Here’s the spot where we recommend a children’s book every week – this time it’s The Notorious Scarlett & Browne by Jonathan Stroud.
As if writing the beloved and critically acclaimed Lockwood & Co. wasn’t enough for Jonathan Stroud, he had to go on to launch another incredible series. 2021’s The Outlaws Scarlett & Browne introduced us to a formidable pair of outlaws traversing a post-apocalyptic landscape.
England has become a very different place from the one we know. Both natural and human disasters destroyed it – large cities no longer exist, the deadly Tainted roam the wilderness and London is now a lagoon. The mysterious outlaw Scarlet McCain goes about her days robbing the banks belonging to the strange leadership now in control. Things are ticking along just fine until the strange and suspiciously talented Albert Browne crashes into her life – bringing a heap of problems along with him.
The result is a book that is as wonderfully dark as it is wonderfully funny. Scarlett is jaded by alluded-to-trauma whilst Albert is overjoyed by everything and everyone – a utilization of the ever-dependable grumpy/sunshine trope that results in utter joy to read.
This, the follow-up, picks up six months after the first in the series. Going into too much detail over what played out in the first book would be spoilers, suffice to say both Scarlett & Browne are now in an established, and totally platonic, partnership and continue to scheme their way around. A much-needed rest stop at The Wolf’s Head (think the Continental Hotel in John Wick – if that were a rural local pub that only serves sausages & mash) ends in our beloved outlaws having to pull off their greatest and most perilous heist yet.
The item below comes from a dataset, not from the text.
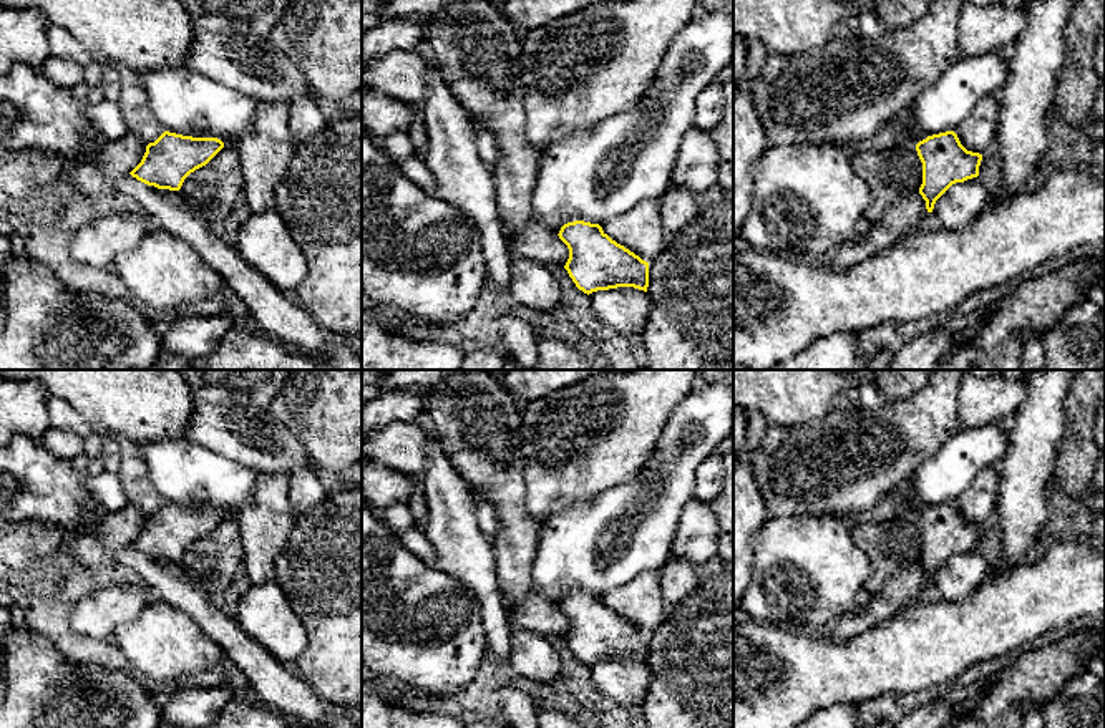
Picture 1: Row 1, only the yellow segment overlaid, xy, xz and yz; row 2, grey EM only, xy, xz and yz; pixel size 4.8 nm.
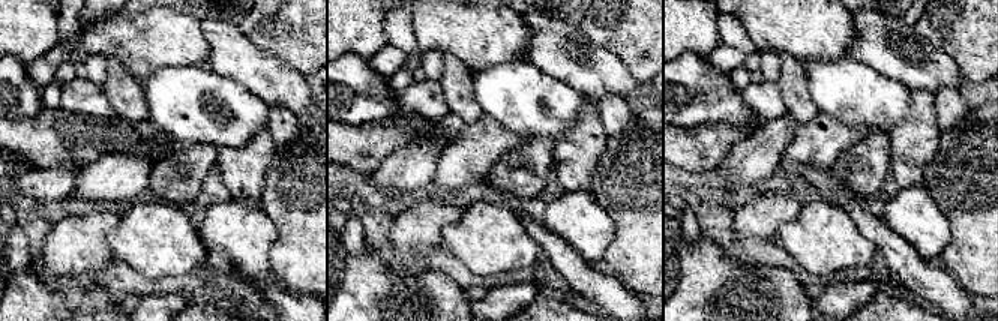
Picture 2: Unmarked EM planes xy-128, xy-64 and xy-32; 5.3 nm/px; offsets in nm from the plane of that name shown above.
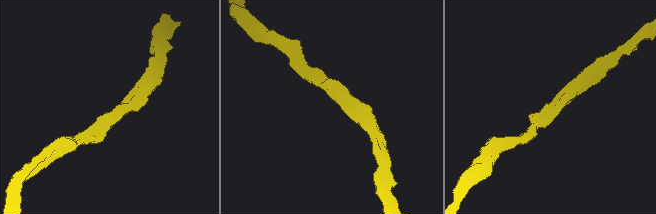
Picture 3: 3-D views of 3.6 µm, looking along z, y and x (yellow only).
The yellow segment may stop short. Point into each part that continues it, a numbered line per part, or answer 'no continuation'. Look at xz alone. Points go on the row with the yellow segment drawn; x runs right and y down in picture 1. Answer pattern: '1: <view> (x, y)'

It would be near-impossible to describe what a joy this series is to read. The world-building is impeccable and easy to visualize with mythology that is clear to understand. The characterization is immensely endearing – Scarlett, Albert and practically every single character they come across as so well rendered and believable. There’s such depth to their construction and personalities, with dialogue that is regularly inducing of belly laughs.
The reason it all works so well is the balance. The setting and the events are dark, but there’s a gentle knowingness in how the story is told and the way the world is explored – joy can always be found amongst the brutality as there is no shadow without light.
With un-put-downable storytelling like this, these are must-read modern-classics in-the-making.